De raadsman heeft betoogd dat de opgeëiste persoon thans voorlopig is gedetineerd in verband met een Nederlandse strafzaak, waarin de officier van justitie op 18 april 2005 een gevangenisstraf van 4 jaren heeft geëist. In de visie van de raadsman vallen de feiten, waarvan de opgeëiste persoon in België wordt verdacht, in vergelijking met de feiten uit de Nederlandse strafzaak in het niet. De officier van justitie had de overname van de strafvervolging van de Belgische zaken moeten verzoeken teneinde alle openstaande zaken gevoegd te behandelen hetgeen - indien een onvoorwaardelijke straf wordt opgelegd - in het voordeel van de opgeëiste persoon is. Nu de officier van justitie dit heeft nagelaten, dient de overlevering te worden geweigerd.
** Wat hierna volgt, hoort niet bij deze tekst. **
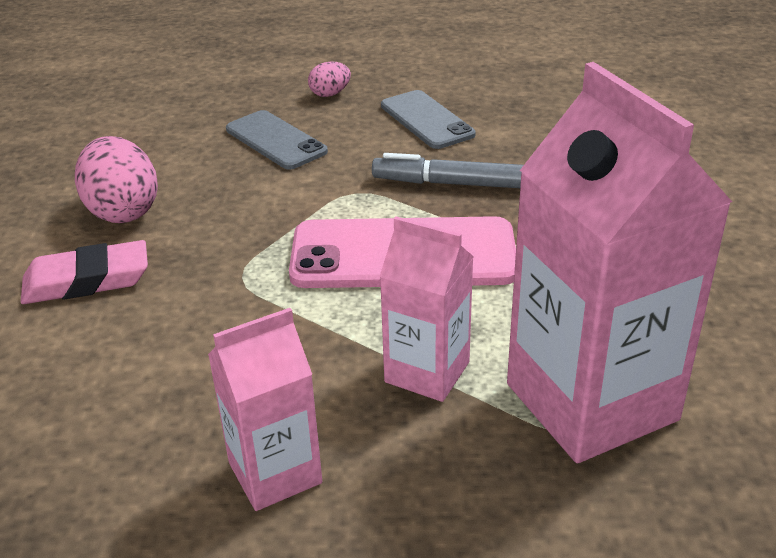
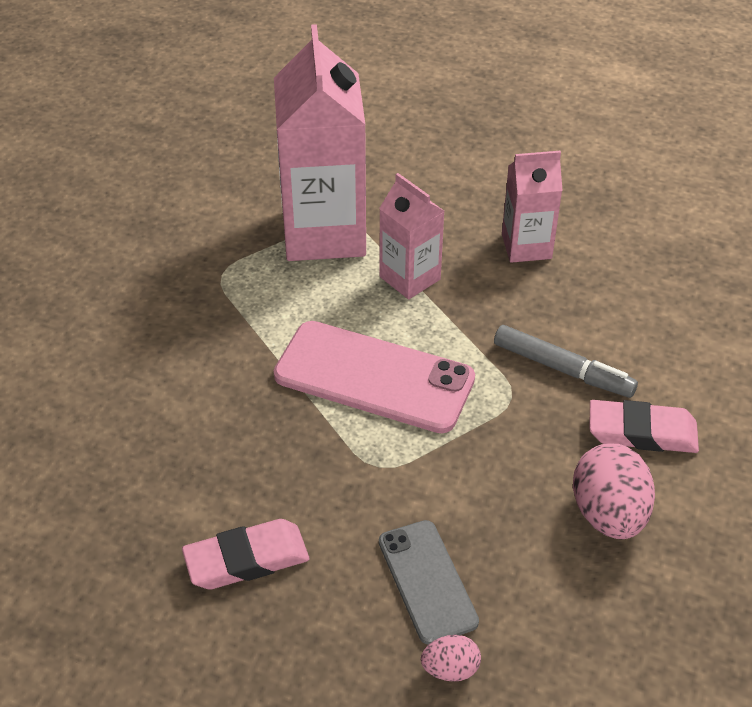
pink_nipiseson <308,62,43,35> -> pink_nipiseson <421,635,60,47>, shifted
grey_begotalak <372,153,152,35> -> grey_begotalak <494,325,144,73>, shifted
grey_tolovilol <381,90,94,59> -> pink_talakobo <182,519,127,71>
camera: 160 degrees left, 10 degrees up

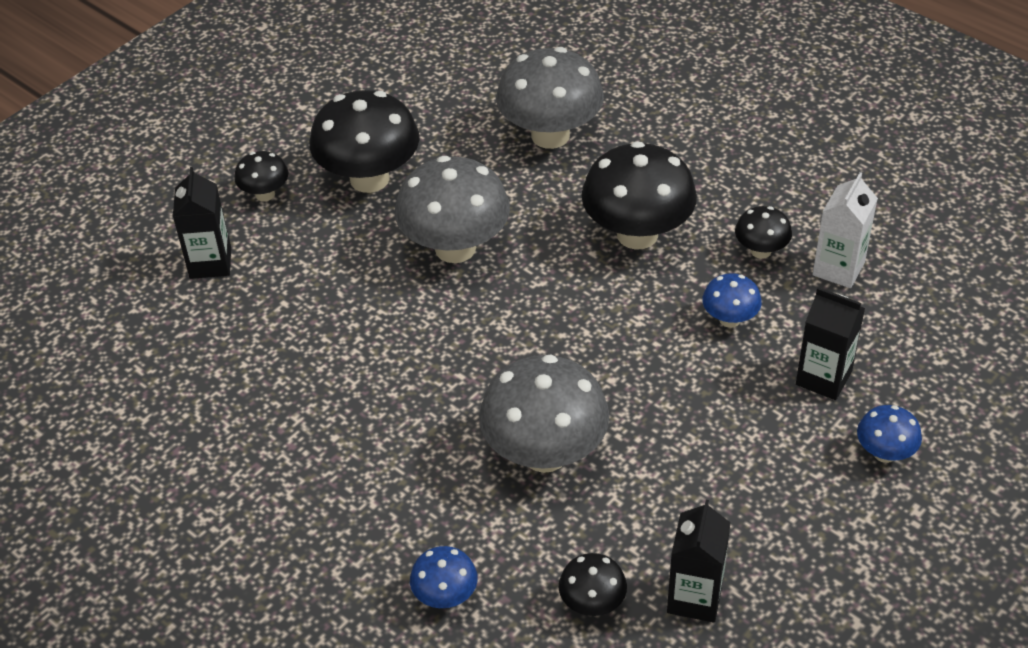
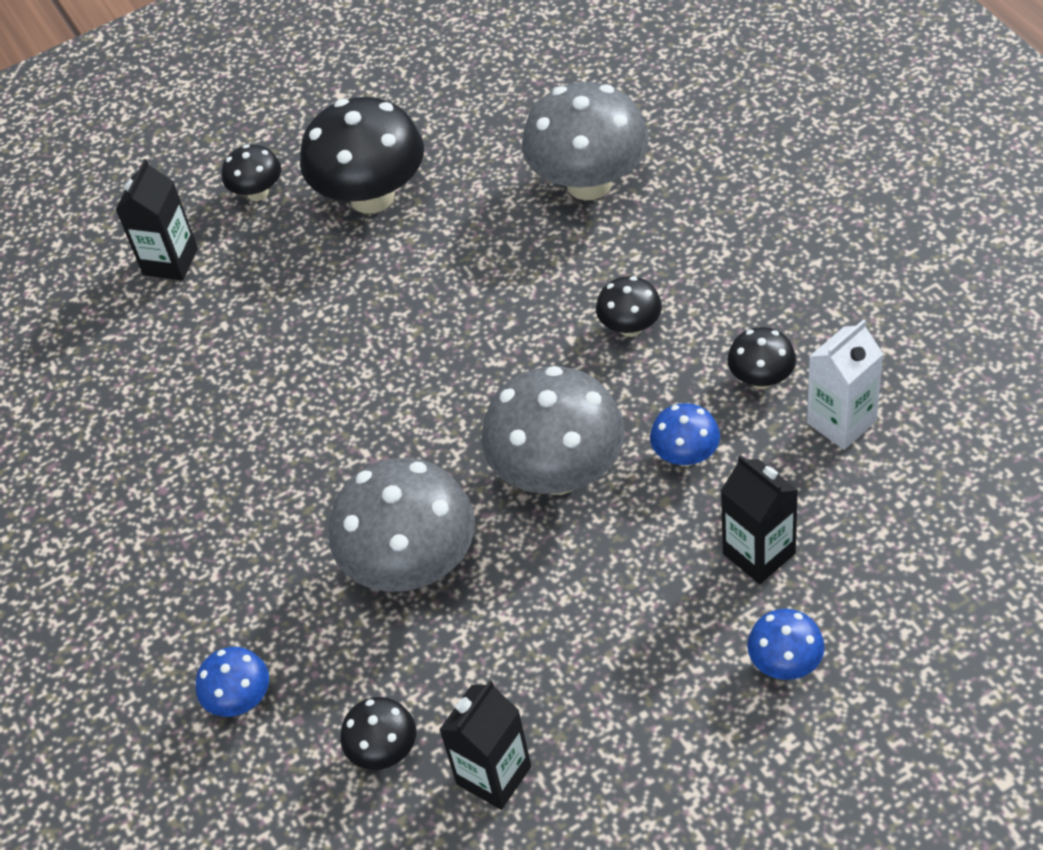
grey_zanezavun <395,156,115,107> -> grey_zanezavun <481,366,144,129>, shifted
black_zanezavun <581,141,116,109> -> black_zanezavun <596,276,66,61>, x0.49
camera: 25 degrees right, 5 degrees up

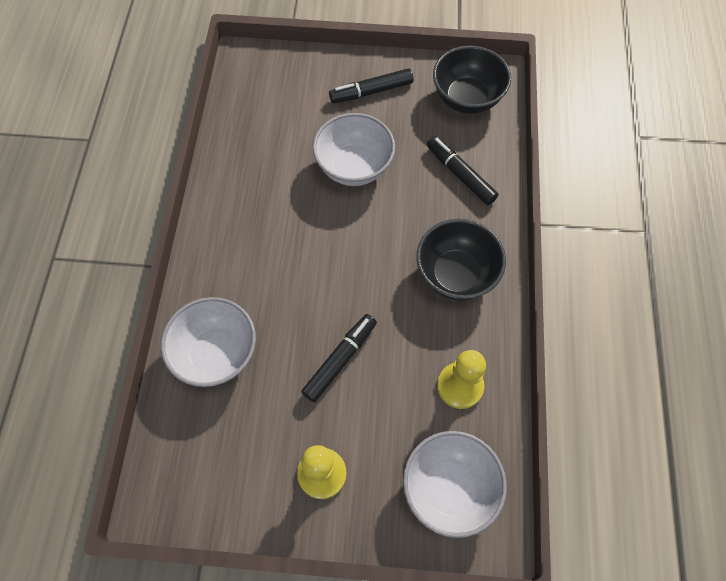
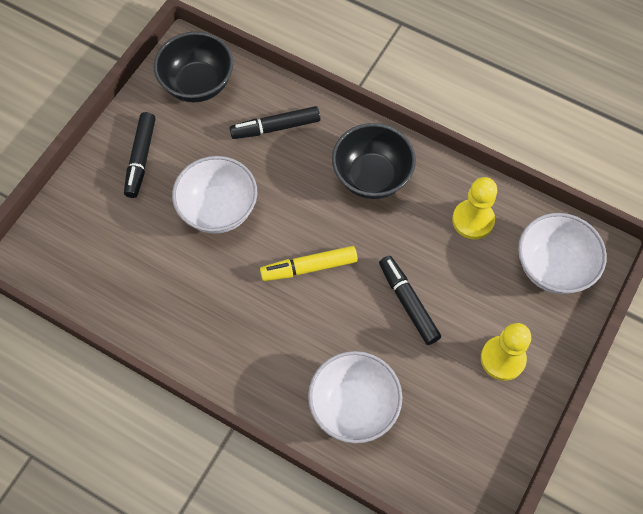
none -> yellow_begotalak <260,246,98,35>
camera: 65 degrees left, 0 degrees up

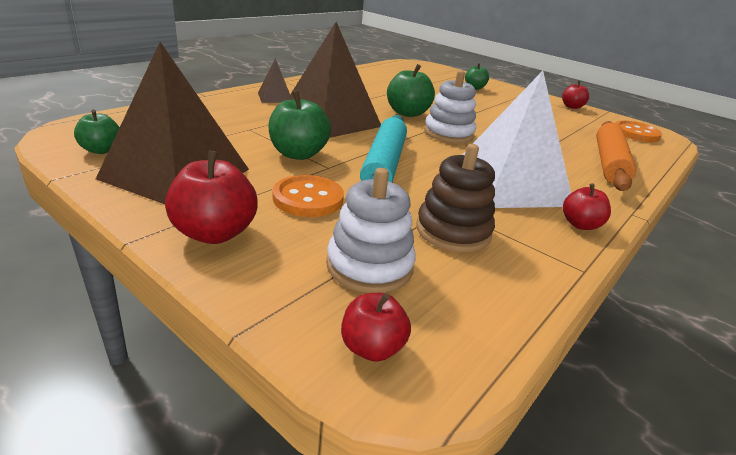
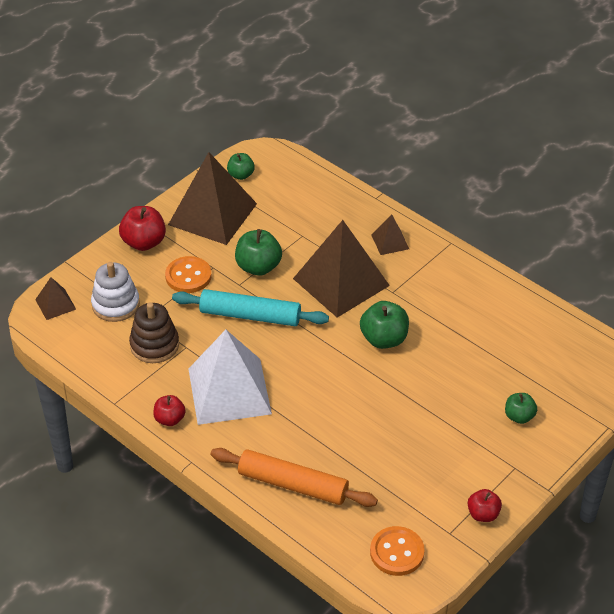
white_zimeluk <424,70,52,73> -> none
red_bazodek <341,293,70,69> -> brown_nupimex <35,277,41,43>
camera: 95 degrees right, 15 degrees up

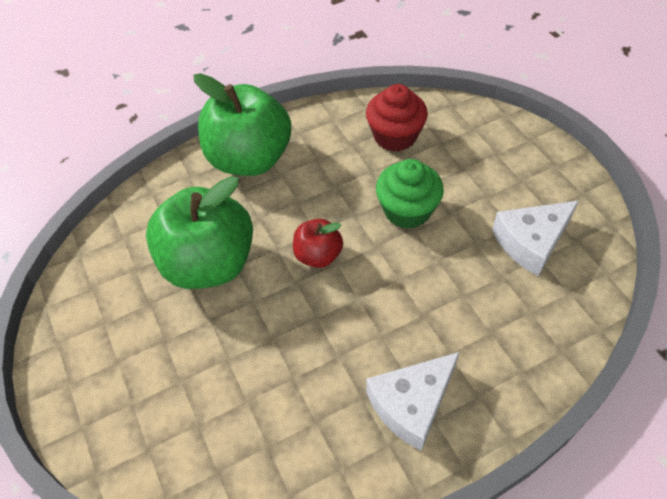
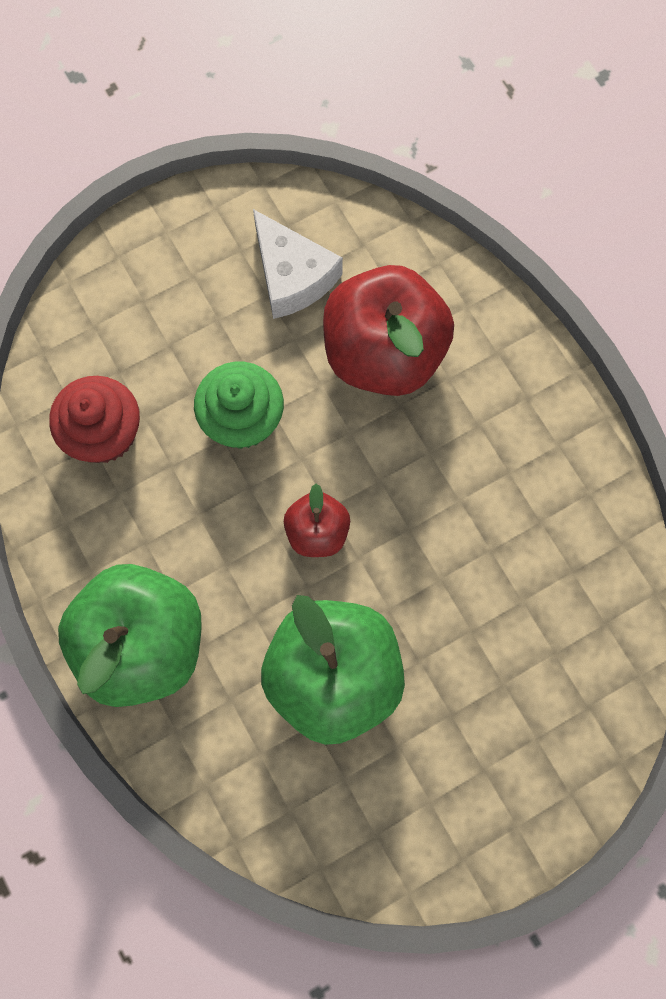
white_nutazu <366,352,94,99> -> none
none -> red_bazodek <323,265,131,131>
camera: 95 degrees left, 20 degrees up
De officier van justitie heeft zich op het standpunt gesteld dat overname van buitenlandse strafvervolging een besluit is van het openbaar ministerie én de minister van justitie en dat de overleveringsrechter hier geen bevoegdheid toekomt.
De rechtbank verwerpt - op grond van het door de officier van justitie gestelde - het verweer van de raadsman.
Nu ten aanzien van de feiten waarvoor de overlevering wordt gevraagd is vastgesteld dat aan alle eisen is voldaan die de Overleveringswet daaraan stelt, dient de overlevering te worden toegestaan.
8. Toepasselijke wetsartikelen
De artikelen 140, 209 en 311 van het Wetboek van Strafrecht;
de artikelen 2, 5 en 7 van de Overleveringswet.
STAAT TOE de overlevering van [opgeëiste persoon] aan de Onderzoeksrechter van de Rechtbank in eerste aanleg te Antwerpen (België) ten behoeve van het in België tegen hem gerichte strafrechtelijke onderzoek naar de feiten waarvoor zijn overlevering wordt verzocht.
Deze beslissing is genomen door:
mr. E.D. Bonga-Sigmond, voorzitter,
mrs. F. Salomon en L.E. Kalff, rechters,
in tegenwoordigheid van mr. I. Mulder, griffier,
en uitgesproken op de openbare zitting van 6 mei 2005.
De oudste rechter is buiten staat te tekenen.
Ingevolge artikel 29, tweede lid, van de Overleveringswet staat tegen deze uitspraak geen gewoon rechtsmiddel open.